The mutual love of man and woman in marriage becomes less and less dependent on sexual life and develops into a deep unity and union which integrates the whole of the human person: the two must become not only ‘one flesh’, but also one soul and one spirit. In Christian marriage, it is not selfish ‘pleasure’ or search for ‘fun’ which is the main driving force: it is rather a quest for mutual sacrifice, for readiness to take the partner’s cross as one’s own, to share one’s whole life with one’s partner. The ultimate goal of marriage is the same as that of every other sacrament, deification of the human nature and union with Christ. This becomes possible only when marriage itself is transfigured and deified.
In marriage, the human person is transfigured; he overcomes his loneliness and egocentricism; his personality is completed and perfected. In this light Fr Alexander Elchaninov, a notable contemporary Orthodox priest and theologian, describes marriage in terms of
‘initiation’ and ‘mystery’, in which ‘a full transformation of the human person’ takes place, ‘the enlargement of his personality, new eyes, new perception of life, birth into the world, by means of it, in new fullness’. In the marital union of two individuals there is both the completion of their personalities and the appearance of the fruit of their love, a child, who makes their dyad into a triad: ‘…

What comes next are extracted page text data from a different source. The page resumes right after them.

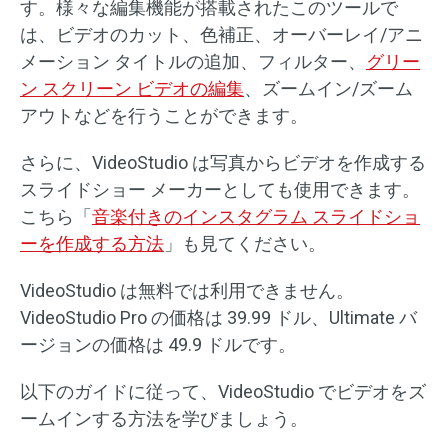
す。様々な編集機能が搭載されたこのツールで
は、ビデオのカット、色補正、オーバーレイ/アニ
メーション タイトルの追加、フィルター、
グリー
ン スクリーン ビデオの編集
、ズームイン/ズーム
アウトなどを行うことができます。
さらに、VideoStudio は写真からビデオを作成する
スライドショー メーカーとしても使用できます。
こちら「
音楽付きのインスタグラム スライドショ
ーを作成する方法
」も見てください。
VideoStudio は無料では利用できません。
VideoStudio Pro の価格は 39.99 ドル、Ultimate バ
ージョンの価格は 49.9 ドルです。
以下のガイドに従って、VideoStudio でビデオをズ
ームインする方法を学びましょう。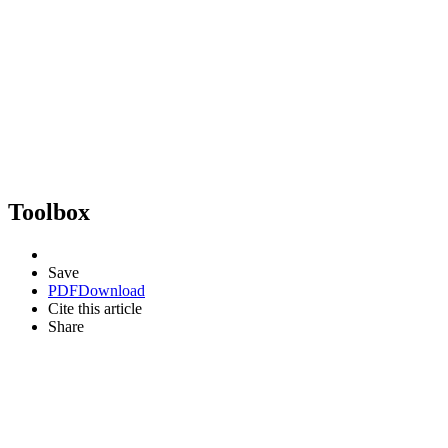
Toolbox
Save
PDF
Download
Cite this article
Share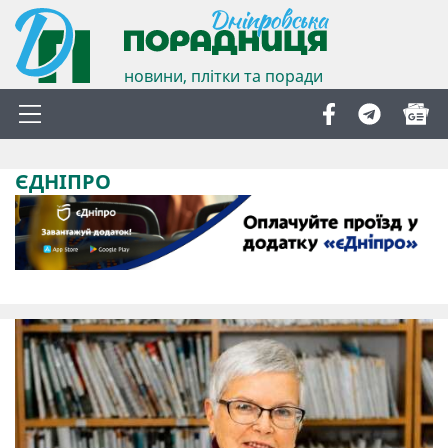
новини, плітки та поради
ЄДНІПРО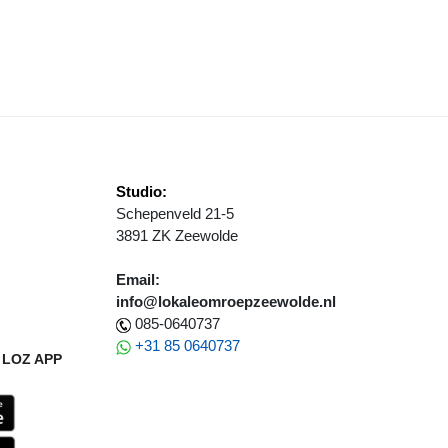
RIELUIK BOERENLEVEN: MELKVEEHOUDER CARLA DEKKER
Studio:
Schepenveld 21-5
3891 ZK Zeewolde
Email:
info@lokaleomroepzeewolde.nl
085-0640737
+31 85 0640737
LOZ APP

An integral knowledge of another person is possible in marriage, a miracle of sensation, intimacy, of the vision of another person… Before marriage, the human person glides above life, seeing it from outside. Only in marriage is he fully immersed into it, and enters it through another person. This enjoyment of true knowledge and true life gives us that feeling of complete fulness and satisfaction which renders us richer and wiser. And this fulness is even deepened when out of the two of us, united and reconciled, a third appears, our child’.
Christ is the One Who is present at every Christian marriage and Who conducts the marriage ceremony in the Church: the priest’s role is not even to represent, but rather to present Christ and to reveal His presence, as it is also in other sacraments. The story of the wedding in Cana of Galilee is read at the Christian wedding ceremony in order to show that marriage is the miracle of the transformation of water into wine, that is, of daily routine into an unceasing and everyday feast, a perpetual celebration of the love of one person for the other.